Capital One Arena opened in 1997, originally known as MCI Center, and helped create a revival of Washington’s Chinatown and Penn Quarter neighborhoods. The arena was praised by architecture and urban planning experts for how it fits in the city’s existing street network and was designed to not overwhelm the local neighborhood with an outsize building.

“In deciding to build the $200 million structure on a key site in the heart of the old downtown, [team] owner Abe Pollin and District authorities did the entire region a good turn,” Washington Post architecture critic Benjamin Forgey wrote in a review of the arena in November 1997.

“The big building is not what you would call a triumph of civic architecture, but it is an unusually attractive, welcoming sports arena,” Forgey wrote. The architects “found ways to reduce the visual impact of the building's true size and to fit it into its varied urban context.”

Planned Improvements

Since the onset of the pandemic, however, the neighborhood has declined economically, and crime has become an issue around the arena. Businesses in the Chinatown district worried that the neighborhood would decline further if the Wizards and Capitals left for Virginia.

As part of the city’s agreement with Leonsis, D.C. will improve sightlines for fans in the arena’s seating bowl, add more dining and hospitality options and make improvements to an alley that connects the arena to the Gallery Place shopping center. Leonsis will also take control of the management of Gallery Place.

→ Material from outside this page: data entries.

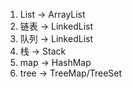 

1. List -> ArrayList
2. 链表 -> LinkedList
3. 队列 -> LinkedList
4. 栈 -> Stack
5. map -> HashMap
6. tree -> TreeMap/TreeSet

D.C. officials also agreed to assign 17 dedicated police officers to the arena on game day.

The city also plans to develop a new practice facility for the Washington Wizards located near the arena. Additionally, the deal calls for Leonsis to assume management of the home arena of the WNBA’s Washington Mystics in Southeast D.C.

D.C. officials rushed out legislation in December to provide $500 million to renovate Capital One Arena after rumors began swirling of the two teams’ potential move to Virginia. The legislation was a last-ditch effort to satisfy Leonsis after he asked the city for $600 million of public funding as part of an $800 million overhaul of the arena, the Washington Post reported in November.

Bowser said in a statement Thursday it never took the offer off the table, and with its $515 million investment — to be paid over three years — is ready to help "transform and expand the Capital One Arena into a state-of-the-art urban arena."

The new funding will still need to be approved by the Council, though it is expected to face little resistance after the original $500 million offer was unanimously approved in December.

In a statement issued Wednesday, JBG Smith CEO Matt Kelly said that following the collapse of the Virginia-area plan, his company will now pursue other development opportunities on the Potomac Yard site.

"The scheming and special interests that plagued this opportunity in the Virginia legislature will no doubt cause future employers ... to question whether their opportunity will get a fair hearing," Kelly said in a statement. "To say we are disappointed is an understatement."